Administrator

X.509 User Certificate Configuration Properties

The X.509 User Certificate provider enables mutual authentication. Use this provider when certificates are authenticated by the container.

Description

You can use X.509 User Certificate with other providers that support certificate authentication, for example, Directory Service (LDAP/AD). If you use multiple providers, set X.509 User Certificate to be called first.

You can use this provider to validate client certificates only when HTTPS listeners are configured to use mutual authentication.

Add and configure X.509 User Certificate properties, or accept the default settings.

Properties

Table 57: X.509 User Certificate General Configuration Properties
Property Default Value Description
Control Flag Optional
Indicates how the security provider is used in the login sequence.
  • Optional – the authentication provider is not required, and authentication proceeds down the authentication provider list, regardless of success or failure.
  • Sufficient – the authentication provider is not required, and subsequent behavior depends on whether authentication succeeds or fails.
  • Required – the authentication provider is required, and authentication proceeds down the authentication provider list.
  • Requisite – the authentication provider is required, and subsequent behavior depends on whether authentication succeeds or fails.
Provider Description None

Differentiate between multiple instances of the same provider type; for example, when you have multiple authentication providers of the same type stacked in a security profile, and each targets a different repository.

Validated Certificate Is Identity False (Optional) Whether the certificate should set the authenticated subject as the user ID. If X.509 User Certificate is used with other providers that establish user identity based on the validated certificate, set this value to false.
Certificate Attribute as Principal None (Optional) The attribute to use as the principal name.

For example, if set to cn, and a client certificate subject DN is cn=johnsmith, OU=marketing, DC=acme, DC=com, the generated subject principal name is johnsmith; if undefined, the entire DN value is used.

§ Dataset entries:
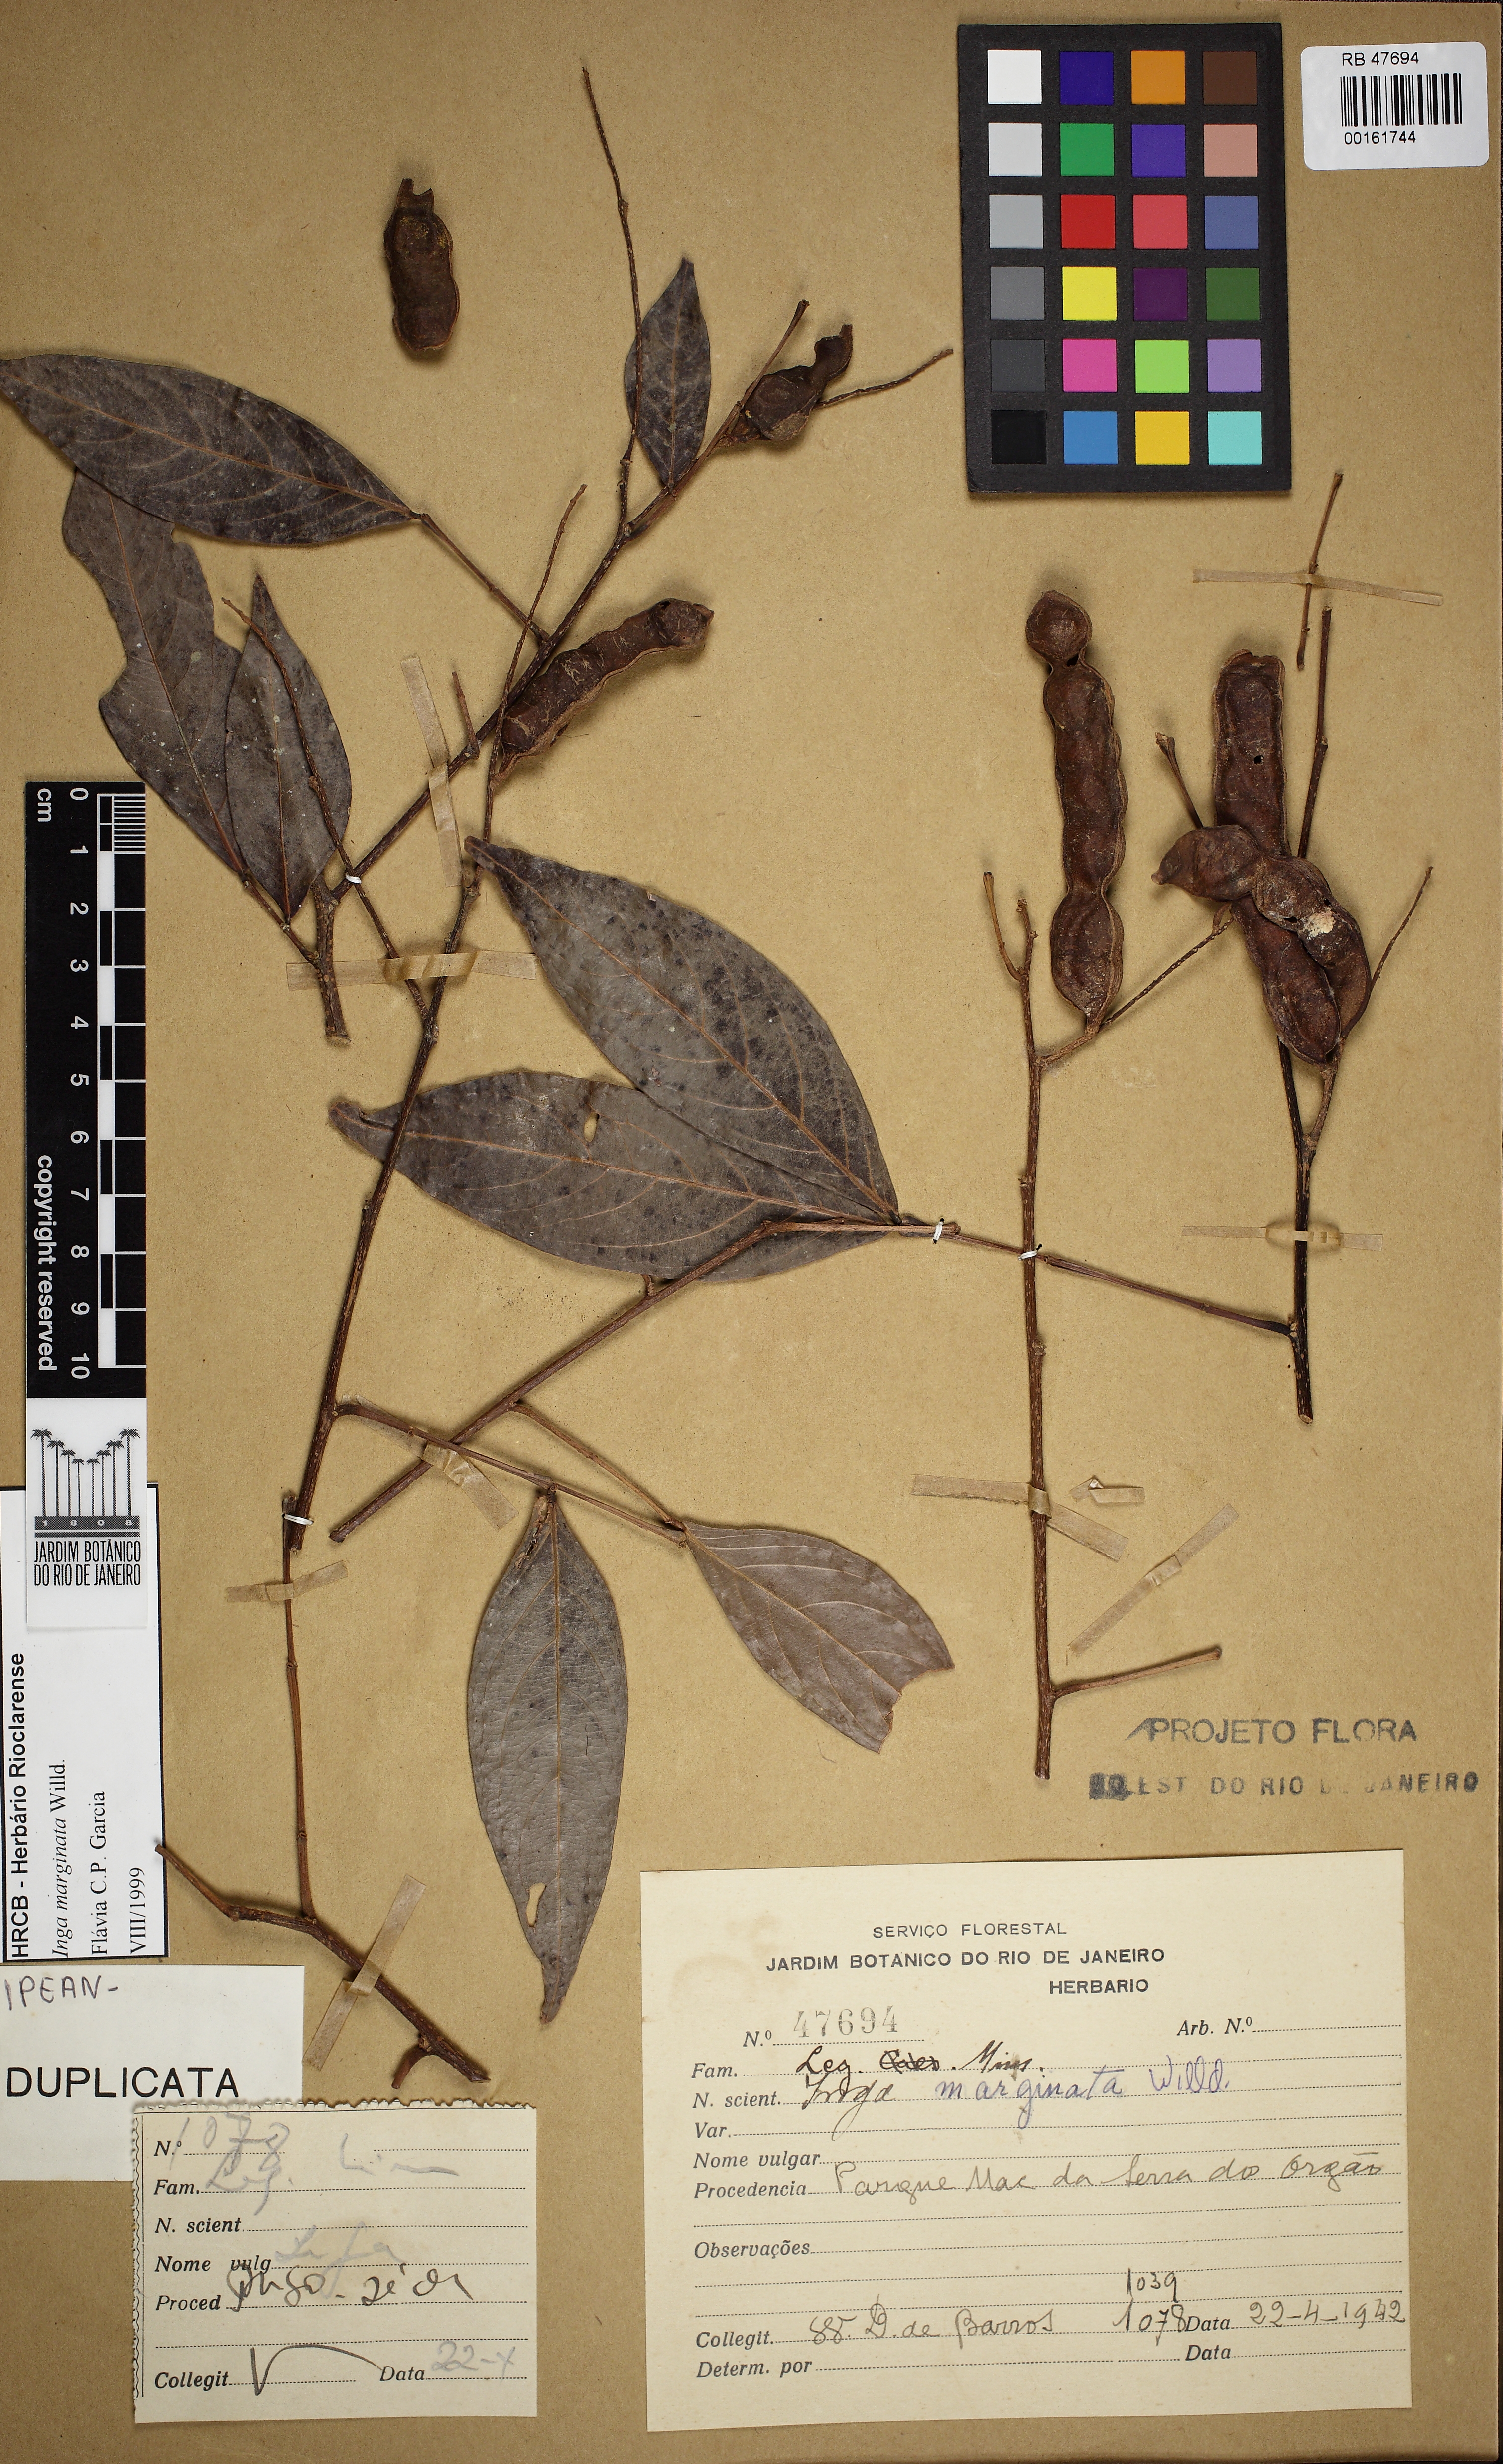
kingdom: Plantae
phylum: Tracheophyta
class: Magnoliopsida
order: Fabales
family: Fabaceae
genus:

§ Problem details: Can you reproduce the X.509 User Certificate page from "Administrator" to "use mutual authentication.", replacing "container" with "application server"?

§ Exercise response:
Administrator

X.509 User Certificate Configuration Properties

The X.509 User Certificate provider enables mutual authentication. Use this provider when certificates are authenticated by the application server.

Description

You can use X.509 User Certificate with other providers that support certificate authentication, for example, Directory Service (LDAP/AD). If you use multiple providers, set X.509 User Certificate to be called first.

You can use this provider to validate client certificates only when HTTPS listeners are configured to use mutual authentication.